** Opening Records supplied block **
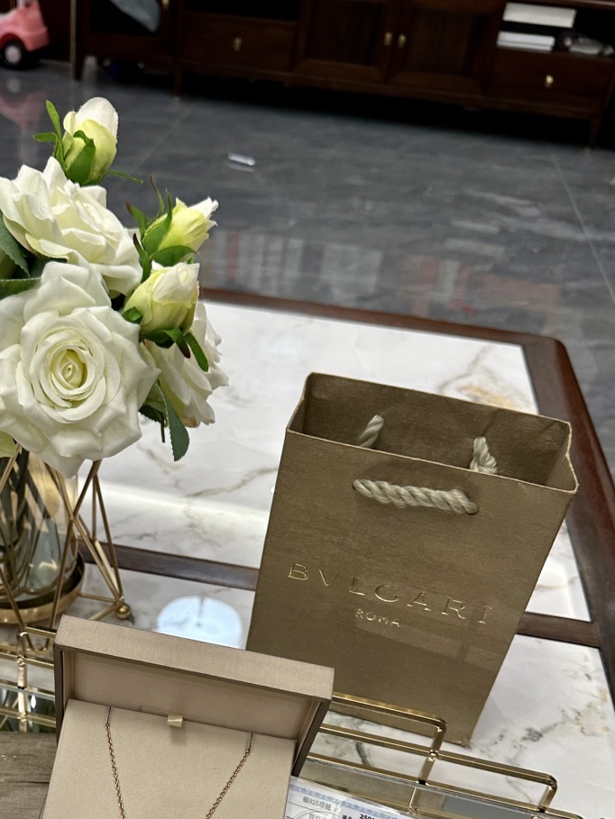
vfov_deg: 46.7
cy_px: 638
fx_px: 900
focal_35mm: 38
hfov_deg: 36.8
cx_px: 151
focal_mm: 6.86
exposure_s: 1/100
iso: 160
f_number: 1.78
** Closing Records supplied block **
What you will do:
Reproduce each entry precisely. Leave the pictures out.

Finished exercise:
vfov_deg: 46.7
cy_px: 638
fx_px: 900
focal_35mm: 38
hfov_deg: 36.8
cx_px: 151
focal_mm: 6.86
exposure_s: 1/100
iso: 160
f_number: 1.78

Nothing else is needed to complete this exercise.